*Prompt 1*
Pick out each line of the listing below that contains the string "function", and copy those lines.

+++ Source text +++

Grouping consecutive numbers in an array

A little late to this party but:

old_array.slice_when { |prev, curr| curr != prev.next }.to_a
# => [[1, 2, 3], [5], [7, 8, 9], [20, 21], [23], [29]]

This is the official answer given in RDoc (slightly modified):

actual = old_array.first
old_array.slice_before do
  |e|
  expected, actual = actual.next, e
  expected != actual
end.to_a

A couple other ways:

old_array = [1, 2, 3, 5, 7, 8, 9, 20, 21, 23, 29]

#1

a, b = [], []
enum = old_array.each
loop do
  b << enum.next
  unless enum.peek.eql?(b.last.succ)
    a << b
    b = []
  end
end
a << b if b.any?
a #=> [[1, 2, 3], [5], [7, 8, 9], [20, 21], [23], [29]]

#2

def pull_range(arr)

+++

*Prompt 2*
Transcribe the part of the thread above between "A couple other" and "unless enum.peek.eql?(b.last.succ)", inclusive.

+++ Supplied data +++

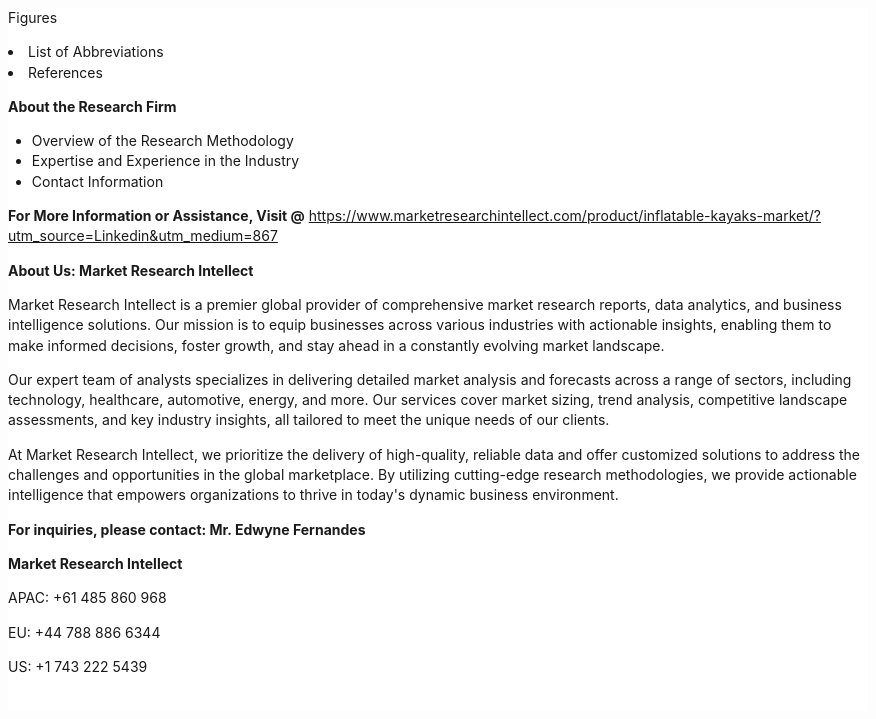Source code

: Figures</li><li>List of Abbreviations</li><li>References</li></ul><p><strong>About the Research Firm</strong></p><ul><li>Overview of the Research Methodology</li><li>Expertise and Experience in the Industry</li><li>Contact Information</li></ul></div><div class="article-main__content" data-test-id="publishing-text-block"><p><span class="font-[700]"><strong>For More Information or Assistance, Visit @</strong>&nbsp;<a href="https://www.marketresearchintellect.com/product/inflatable-kayaks-market/?utm_source=Linkedin&utm_medium=867">https://www.marketresearchintellect.com/product/inflatable-kayaks-market/?utm_source=Linkedin&utm_medium=867</a></span></p><p><strong>About Us: Market Research Intellect</strong></p><p>Market Research Intellect is a premier global provider of comprehensive market research reports, data analytics, and business intelligence solutions. Our mission is to equip businesses across various industries with actionable insights, enabling them to make informed decisions, foster growth, and stay ahead in a constantly evolving market landscape.</p><p>Our expert team of analysts specializes in delivering detailed market analysis and forecasts across a range of sectors, including technology, healthcare, automotive, energy, and more. Our services cover market sizing, trend analysis, competitive landscape assessments, and key industry insights, all tailored to meet the unique needs of our clients.</p><p>At Market Research Intellect, we prioritize the delivery of high-quality, reliable data and offer customized solutions to address the challenges and opportunities in the global marketplace. By utilizing cutting-edge research methodologies, we provide actionable intelligence that empowers organizations to thrive in today's dynamic business environment.</p><p><strong>For inquiries, please contact: Mr. Edwyne Fernandes</strong></p><p><strong>Market Research Intellect</strong></p><p>APAC: +61 485 860 968</p><p>EU: +44 788 886 6344</p><p>US: +1 743 222 5439</p></div><div class="article-main__content" data-test-id="publishing-text-block">&nbsp;</div>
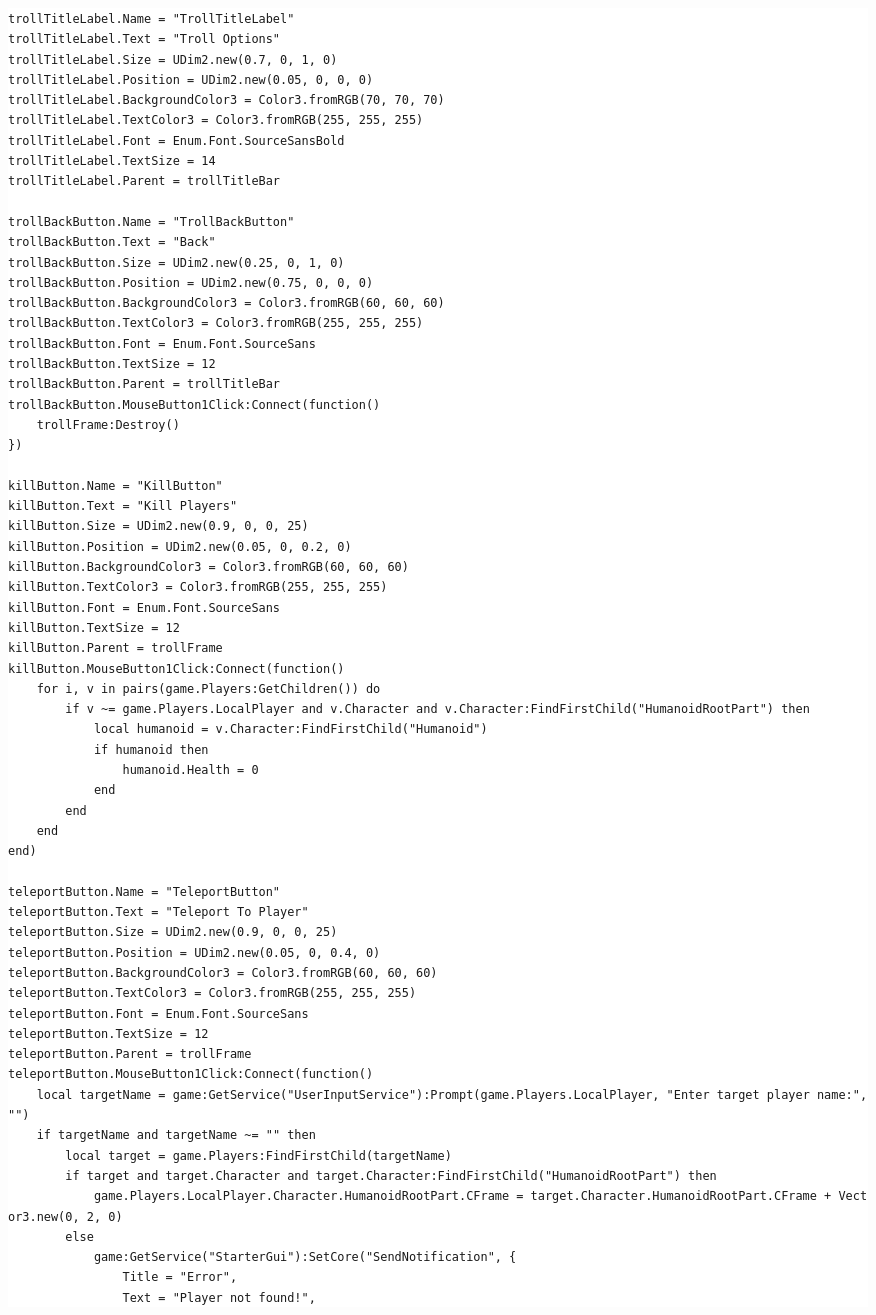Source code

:     trollTitleLabel.Name = "TrollTitleLabel"
    trollTitleLabel.Text = "Troll Options"
    trollTitleLabel.Size = UDim2.new(0.7, 0, 1, 0)
    trollTitleLabel.Position = UDim2.new(0.05, 0, 0, 0)
    trollTitleLabel.BackgroundColor3 = Color3.fromRGB(70, 70, 70)
    trollTitleLabel.TextColor3 = Color3.fromRGB(255, 255, 255)
    trollTitleLabel.Font = Enum.Font.SourceSansBold
    trollTitleLabel.TextSize = 14
    trollTitleLabel.Parent = trollTitleBar

    trollBackButton.Name = "TrollBackButton"
    trollBackButton.Text = "Back"
    trollBackButton.Size = UDim2.new(0.25, 0, 1, 0)
    trollBackButton.Position = UDim2.new(0.75, 0, 0, 0)
    trollBackButton.BackgroundColor3 = Color3.fromRGB(60, 60, 60)
    trollBackButton.TextColor3 = Color3.fromRGB(255, 255, 255)
    trollBackButton.Font = Enum.Font.SourceSans
    trollBackButton.TextSize = 12
    trollBackButton.Parent = trollTitleBar
    trollBackButton.MouseButton1Click:Connect(function()
        trollFrame:Destroy()
    })

    killButton.Name = "KillButton"
    killButton.Text = "Kill Players"
    killButton.Size = UDim2.new(0.9, 0, 0, 25)
    killButton.Position = UDim2.new(0.05, 0, 0.2, 0)
    killButton.BackgroundColor3 = Color3.fromRGB(60, 60, 60)
    killButton.TextColor3 = Color3.fromRGB(255, 255, 255)
    killButton.Font = Enum.Font.SourceSans
    killButton.TextSize = 12
    killButton.Parent = trollFrame
    killButton.MouseButton1Click:Connect(function()
        for i, v in pairs(game.Players:GetChildren()) do
            if v ~= game.Players.LocalPlayer and v.Character and v.Character:FindFirstChild("HumanoidRootPart") then
                local humanoid = v.Character:FindFirstChild("Humanoid")
                if humanoid then
                    humanoid.Health = 0
                end
            end
        end
    end)

    teleportButton.Name = "TeleportButton"
    teleportButton.Text = "Teleport To Player"
    teleportButton.Size = UDim2.new(0.9, 0, 0, 25)
    teleportButton.Position = UDim2.new(0.05, 0, 0.4, 0)
    teleportButton.BackgroundColor3 = Color3.fromRGB(60, 60, 60)
    teleportButton.TextColor3 = Color3.fromRGB(255, 255, 255)
    teleportButton.Font = Enum.Font.SourceSans
    teleportButton.TextSize = 12
    teleportButton.Parent = trollFrame
    teleportButton.MouseButton1Click:Connect(function()
        local targetName = game:GetService("UserInputService"):Prompt(game.Players.LocalPlayer, "Enter target player name:", "")
        if targetName and targetName ~= "" then
            local target = game.Players:FindFirstChild(targetName)
            if target and target.Character and target.Character:FindFirstChild("HumanoidRootPart") then
                game.Players.LocalPlayer.Character.HumanoidRootPart.CFrame = target.Character.HumanoidRootPart.CFrame + Vector3.new(0, 2, 0)
            else
                game:GetService("StarterGui"):SetCore("SendNotification", {
                    Title = "Error",
                    Text = "Player not found!",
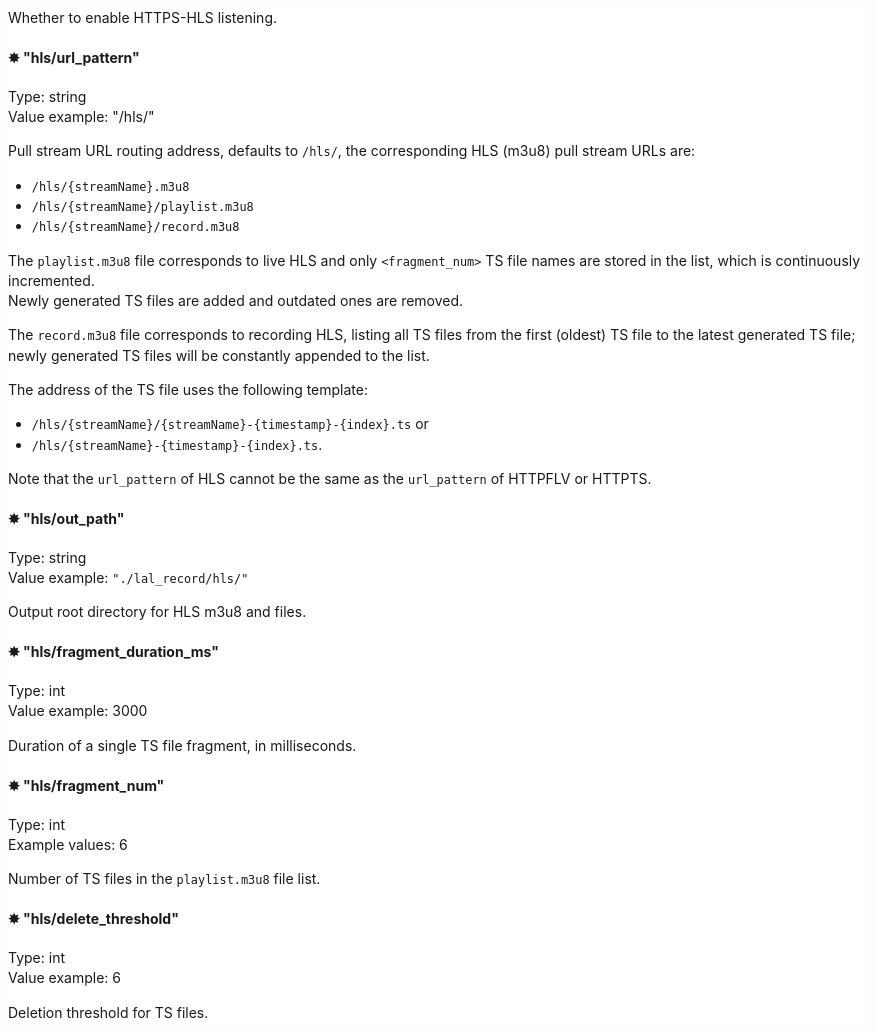 Whether to enable HTTPS-HLS listening.

#### ✸ "hls/url_pattern"

Type: string  
Value example: "/hls/"

Pull stream URL routing address, defaults to `/hls/`, the corresponding HLS (m3u8) pull stream URLs are:

- `/hls/{streamName}.m3u8`
- `/hls/{streamName}/playlist.m3u8`
- `/hls/{streamName}/record.m3u8`

The `playlist.m3u8` file corresponds to live HLS and only `<fragment_num>` TS file names are stored in the list, which is continuously incremented.  
Newly generated TS files are added and outdated ones are removed.

The `record.m3u8` file corresponds to recording HLS, listing all TS files from the first (oldest) TS file to the latest generated TS file; newly generated TS files will be constantly appended to the list.

The address of the TS file uses the following template:

- `/hls/{streamName}/{streamName}-{timestamp}-{index}.ts` or
- `/hls/{streamName}-{timestamp}-{index}.ts`.

Note that the `url_pattern` of HLS cannot be the same as the `url_pattern` of HTTPFLV or HTTPTS.


#### ✸ "hls/out_path"

Type: string  
Value example: `"./lal_record/hls/"`

Output root directory for HLS m3u8 and files.


#### ✸ "hls/fragment_duration_ms"

Type: int  
Value example: 3000

Duration of a single TS file fragment, in milliseconds.


#### ✸ "hls/fragment_num"

Type: int  
Example values: 6

Number of TS files in the `playlist.m3u8` file list.

#### ✸ "hls/delete_threshold"

Type: int   
Value example: 6

Deletion threshold for TS files.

+++

*Task response 1*
    trollBackButton.MouseButton1Click:Connect(function()
    killButton.MouseButton1Click:Connect(function()
    teleportButton.MouseButton1Click:Connect(function()

*Task response 2*
A couple other ways:

old_array = [1, 2, 3, 5, 7, 8, 9, 20, 21, 23, 29]

#1

a, b = [], []
enum = old_array.each
loop do
  b << enum.next
  unless enum.peek.eql?(b.last.succ)